As I watched the twitter stream fill my screen, I noticed that the Dutch and Spanish tweets starting to come through and immediately realised the global potential of this new course. This is what the academics at PLE Conference were saying about opening up their education courses to the world!
Sometimes we get too wrapped up in our own language – for me, it’s English (although I also follow the Greek tweets too) but all of a sudden, this course had a life of its own, in other countries and languages and little communities of learners were connecting in their own language. I found the concept brilliant because it shows to me that regardless of race, colour, creed or language, we all have our interests and we create our communities around these – and it doesn’t matter where we come from.
Initially, I enrolled into the gamification course with trepidation as I thought it would be a coding course; one where I would have to design a full game and frankly, I don’t have these skills. I’m not a coder; a multi media web developer; a technie – although I respect people who have these critical skills. However, Kevin explained that this course was not about that at all and I breathed a sigh of relief.
The goals of the course is to explain what is gamification, how is it valuable, how to do it effectively and the specific applications.

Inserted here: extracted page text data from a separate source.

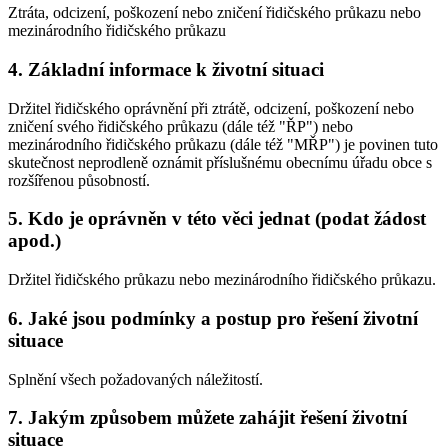
Ztráta, odcizení, poškození nebo zničení řidičského průkazu nebo
mezinárodního řidičského průkazu
4. Základní informace k životní situaci
Držitel řidičského oprávnění při ztrátě, odcizení, poškození nebo
zničení svého řidičského průkazu (dále též "ŘP") nebo
mezinárodního řidičského průkazu (dále též "MŘP") je povinen tuto
skutečnost neprodleně oznámit příslušnému obecnímu úřadu obce s
rozšířenou působností.
5. Kdo je oprávněn v této věci jednat (podat žádost
apod.)
Držitel řidičského průkazu nebo mezinárodního řidičského průkazu.
6. Jaké jsou podmínky a postup pro řešení životní
situace
Splnění všech požadovaných náležitostí.
7. Jakým způsobem můžete zahájit řešení životní
situace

I particularly liked that reference was made of how it helps with social good as this is another area I’m passionate about.

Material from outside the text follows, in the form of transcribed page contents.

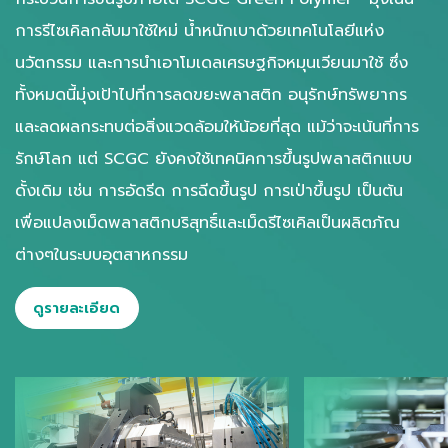
การรีไซเคิลกลับมาใช้ใหม่ น้ำหนักเบาด้วยเทคโนโลยีแห่ง
นวัตกรรม และการนำเอาโมเดลเศรษฐกิจหมุนเวียนมาใช้ ซึ่ง
ทั้งหมดนี้มุ่งเป้าไปที่การลดขยะพลาสติก อนุรักษ์ทรัพยากร
และลดผลกระทบต่อสิ่งแวดล้อมให้น้อยที่สุด แม้ว่าจะเน้นที่การ
รักษ์โลก แต่ SCGC ยังคงใช้เทคนิคการขึ้นรูปพลาสติกแบบ
ดั้งเดิม เช่น การอัดรีด การฉีดขึ้นรูป การเป่าขึ้นรูป เป็นต้น
เพื่อแปลงเม็ดพลาสติกบริสุทธิ์และเม็ดรีไซเคิลเป็นผลิตภัณ
ต่างๆในระบบอุตสาหกรรม
ดูรายละเอียด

When the learner enters the site, it’s a “clean looking site” with the menu on the left. (I would have provided screen captures but I don’t want to impede on any copyright issues if there are any. But hey, the course is free so what’s stopping you enrolling anyway?) The menu includes the syllabus, the video lectures, homework quizzes, assignments, discussion forum, course policies and a Meeting Hangout (which I assume is like a Google hangout). There is also a fantastic Gamification Wiki that has abundant resources. The only issue I found using the wiki from within the Coursera site is that it takes you out to another site where you have to put in your username and password again, which means you can’t go back to your course. Of course, I haven’t experimented properly with this function so I could be wrong. If anything, I’ll just make sure the wiki is open in another window.
Surprisingly, in the first week of the Gamification Course, I did learn something.
I originally had the intention of doing this course purely with my learning and development hat on, to scrutinise how it was going to be presented, to look at how it was structured and to consider how I can apply the same to a corporate sense, I started listening, digesting, reflecting on Kevin’s content about gamification itself and how I can apply these ‘game elements and game design techniques in a non-game contexts’ to inspire a behaviour change.
I’m looking forward to the rest of the course and decided to blog about it as a way of motivating myself to apply the concepts and be held to account to finish it. I’ll see how I go.